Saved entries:
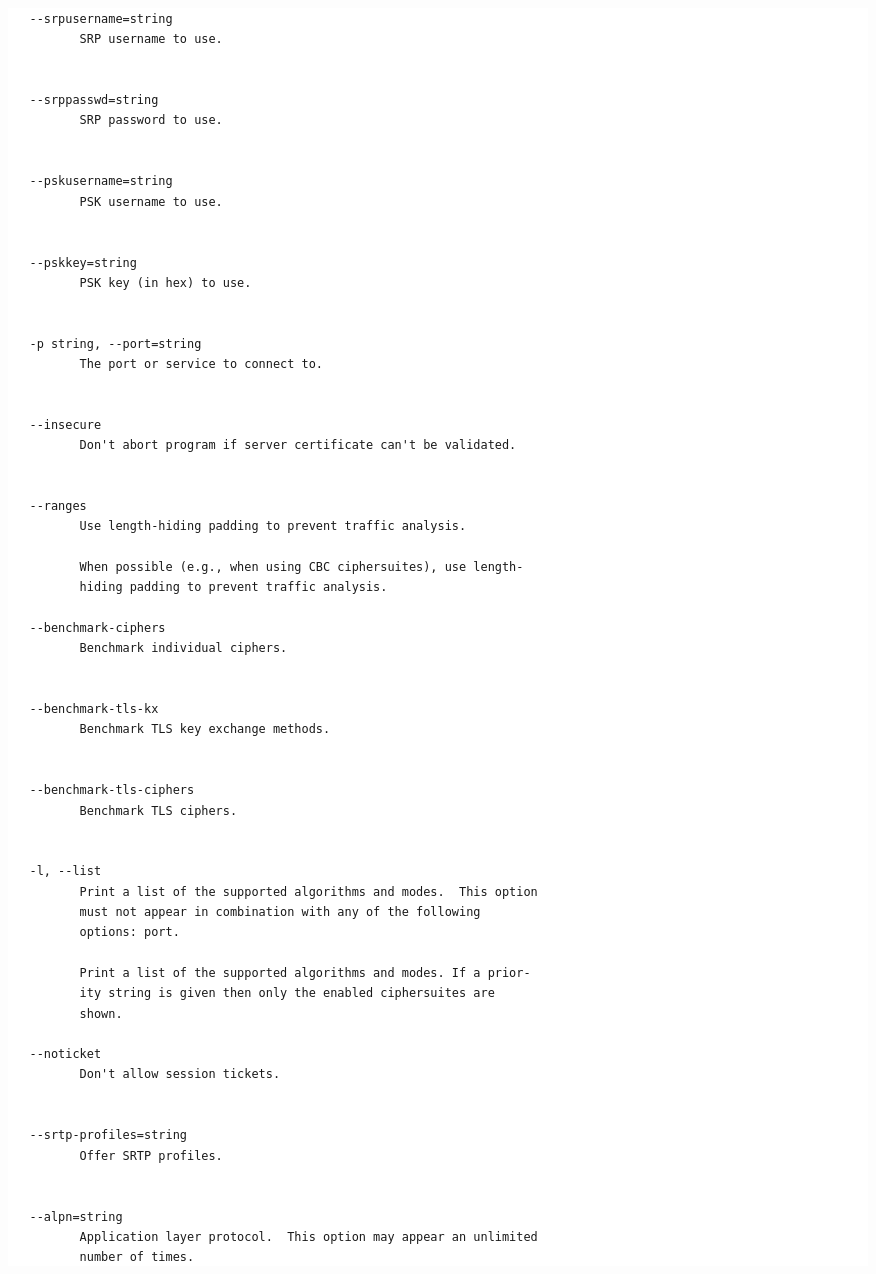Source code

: 
       --srpusername=string
              SRP username to use.


       --srppasswd=string
              SRP password to use.


       --pskusername=string
              PSK username to use.


       --pskkey=string
              PSK key (in hex) to use.


       -p string, --port=string
              The port or service to connect to.


       --insecure
              Don't abort program if server certificate can't be validated.


       --ranges
              Use length-hiding padding to prevent traffic analysis.

              When possible (e.g., when using CBC ciphersuites), use length-
              hiding padding to prevent traffic analysis.

       --benchmark-ciphers
              Benchmark individual ciphers.


       --benchmark-tls-kx
              Benchmark TLS key exchange methods.


       --benchmark-tls-ciphers
              Benchmark TLS ciphers.


       -l, --list
              Print a list of the supported algorithms and modes.  This option
              must not appear in combination with any of the following
              options: port.

              Print a list of the supported algorithms and modes. If a prior‐
              ity string is given then only the enabled ciphersuites are
              shown.

       --noticket
              Don't allow session tickets.


       --srtp-profiles=string
              Offer SRTP profiles.


       --alpn=string
              Application layer protocol.  This option may appear an unlimited
              number of times.
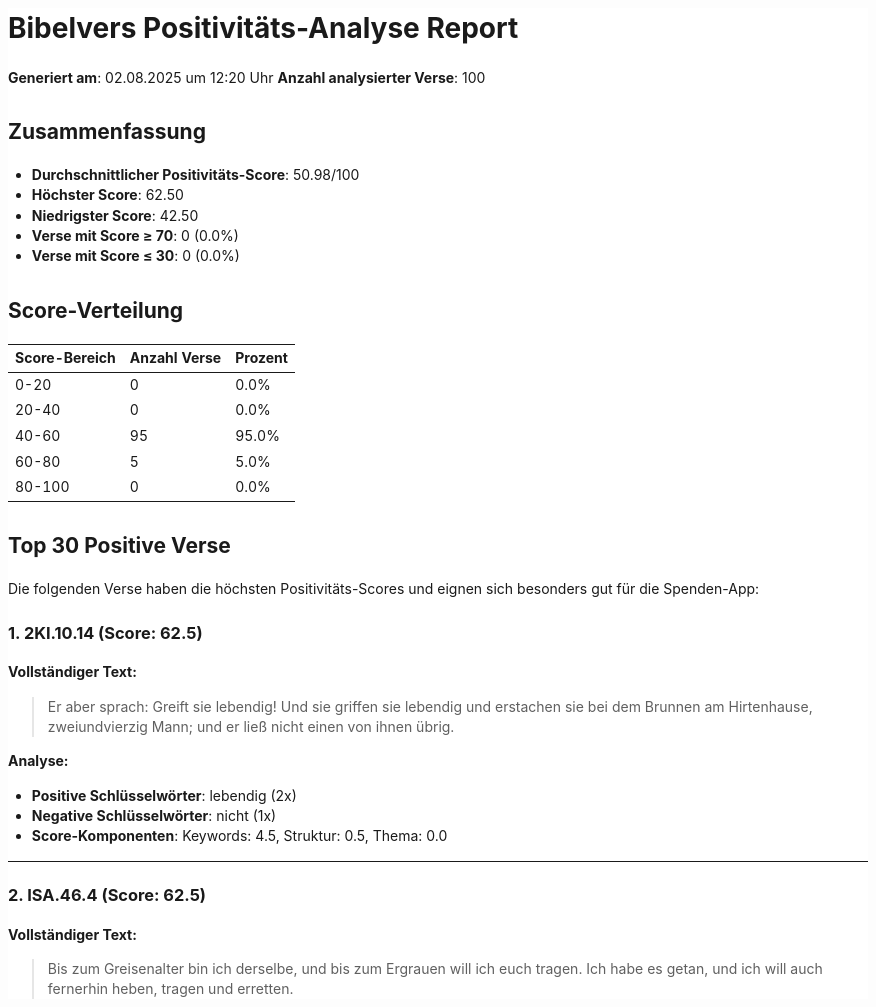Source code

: # Bibelvers Positivitäts-Analyse Report

**Generiert am**: 02.08.2025 um 12:20 Uhr
**Anzahl analysierter Verse**: 100

## Zusammenfassung

- **Durchschnittlicher Positivitäts-Score**: 50.98/100
- **Höchster Score**: 62.50
- **Niedrigster Score**: 42.50
- **Verse mit Score ≥ 70**: 0 (0.0%)
- **Verse mit Score ≤ 30**: 0 (0.0%)

## Score-Verteilung

| Score-Bereich | Anzahl Verse | Prozent |
|---------------|--------------|----------|
| 0-20 | 0 | 0.0% |
| 20-40 | 0 | 0.0% |
| 40-60 | 95 | 95.0% |
| 60-80 | 5 | 5.0% |
| 80-100 | 0 | 0.0% |

## Top 30 Positive Verse

Die folgenden Verse haben die höchsten Positivitäts-Scores und eignen sich besonders gut für die Spenden-App:

### 1. 2KI.10.14 (Score: 62.5)

**Vollständiger Text:**
> Er aber sprach: Greift sie lebendig! Und sie griffen sie lebendig und erstachen sie bei dem Brunnen am Hirtenhause, zweiundvierzig Mann; und er ließ nicht einen von ihnen übrig.

**Analyse:**
- **Positive Schlüsselwörter**: lebendig (2x)
- **Negative Schlüsselwörter**: nicht (1x)
- **Score-Komponenten**: Keywords: 4.5, Struktur: 0.5, Thema: 0.0

---

### 2. ISA.46.4 (Score: 62.5)

**Vollständiger Text:**
> Bis zum Greisenalter bin ich derselbe, und bis zum Ergrauen will ich euch tragen. Ich habe es getan, und ich will auch fernerhin heben, tragen und erretten.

• PROBLEM STATEMENT: Go through the data above and tally every line that includes "supported". State only the total.

• PROBLEM SOLUTION: 2